[Dataset extract Boundary: Start]
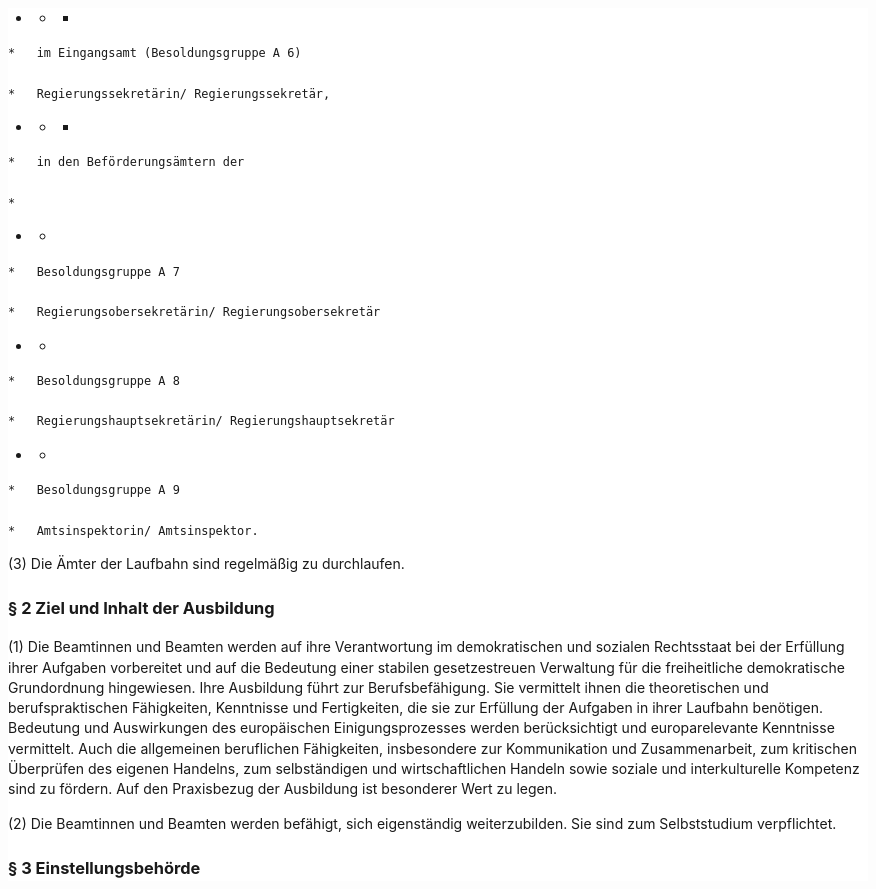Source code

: 
*    *   -

    *   im Eingangsamt (Besoldungsgruppe A 6)

    *   Regierungssekretärin/ Regierungssekretär,


*    *   -

    *   in den Beförderungsämtern der

    *

*    *
    *   Besoldungsgruppe A 7

    *   Regierungsobersekretärin/ Regierungsobersekretär


*    *
    *   Besoldungsgruppe A 8

    *   Regierungshauptsekretärin/ Regierungshauptsekretär


*    *
    *   Besoldungsgruppe A 9

    *   Amtsinspektorin/ Amtsinspektor.




(3) Die Ämter der Laufbahn sind regelmäßig zu durchlaufen.


### § 2 Ziel und Inhalt der Ausbildung

(1) Die Beamtinnen und Beamten werden auf ihre Verantwortung im
demokratischen und sozialen Rechtsstaat bei der Erfüllung ihrer
Aufgaben vorbereitet und auf die Bedeutung einer stabilen
gesetzestreuen Verwaltung für die freiheitliche demokratische
Grundordnung hingewiesen. Ihre Ausbildung führt zur Berufsbefähigung.
Sie vermittelt ihnen die theoretischen und berufspraktischen
Fähigkeiten, Kenntnisse und Fertigkeiten, die sie zur Erfüllung der
Aufgaben in ihrer Laufbahn benötigen. Bedeutung und Auswirkungen des
europäischen Einigungsprozesses werden berücksichtigt und
europarelevante Kenntnisse vermittelt. Auch die allgemeinen
beruflichen Fähigkeiten, insbesondere zur Kommunikation und
Zusammenarbeit, zum kritischen Überprüfen des eigenen Handelns, zum
selbständigen und wirtschaftlichen Handeln sowie soziale und
interkulturelle Kompetenz sind zu fördern. Auf den Praxisbezug der
Ausbildung ist besonderer Wert zu legen.

(2) Die Beamtinnen und Beamten werden befähigt, sich eigenständig
weiterzubilden. Sie sind zum Selbststudium verpflichtet.


### § 3 Einstellungsbehörde
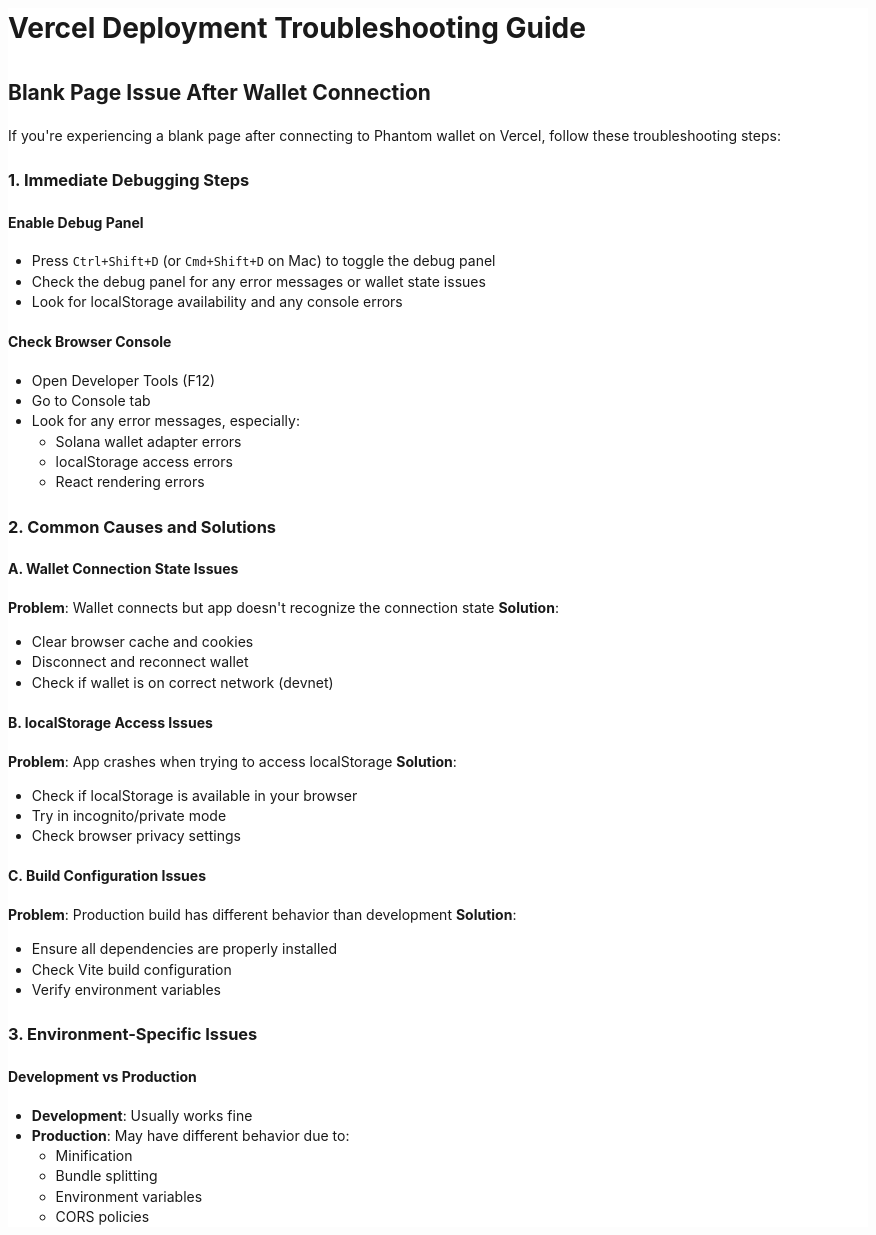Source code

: # Vercel Deployment Troubleshooting Guide

## Blank Page Issue After Wallet Connection

If you're experiencing a blank page after connecting to Phantom wallet on Vercel, follow these troubleshooting steps:

### 1. Immediate Debugging Steps

#### Enable Debug Panel
- Press `Ctrl+Shift+D` (or `Cmd+Shift+D` on Mac) to toggle the debug panel
- Check the debug panel for any error messages or wallet state issues
- Look for localStorage availability and any console errors

#### Check Browser Console
- Open Developer Tools (F12)
- Go to Console tab
- Look for any error messages, especially:
  - Solana wallet adapter errors
  - localStorage access errors
  - React rendering errors

### 2. Common Causes and Solutions

#### A. Wallet Connection State Issues
**Problem**: Wallet connects but app doesn't recognize the connection state
**Solution**: 
- Clear browser cache and cookies
- Disconnect and reconnect wallet
- Check if wallet is on correct network (devnet)

#### B. localStorage Access Issues
**Problem**: App crashes when trying to access localStorage
**Solution**: 
- Check if localStorage is available in your browser
- Try in incognito/private mode
- Check browser privacy settings

#### C. Build Configuration Issues
**Problem**: Production build has different behavior than development
**Solution**:
- Ensure all dependencies are properly installed
- Check Vite build configuration
- Verify environment variables

### 3. Environment-Specific Issues

#### Development vs Production
- **Development**: Usually works fine
- **Production**: May have different behavior due to:
  - Minification
  - Bundle splitting
  - Environment variables
  - CORS policies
[Dataset extract Boundary: End]
→ **Problem requirements**
Copy word for word the stretch of entries above from the line that has "gesetzestreuen Verwaltung für" through the line that has "Fähigkeiten, Kenntnisse und", both ends included, and nothing outside it.

→ **Exercise response**
gesetzestreuen Verwaltung für die freiheitliche demokratische
Grundordnung hingewiesen. Ihre Ausbildung führt zur Berufsbefähigung.
Sie vermittelt ihnen die theoretischen und berufspraktischen
Fähigkeiten, Kenntnisse und Fertigkeiten, die sie zur Erfüllung der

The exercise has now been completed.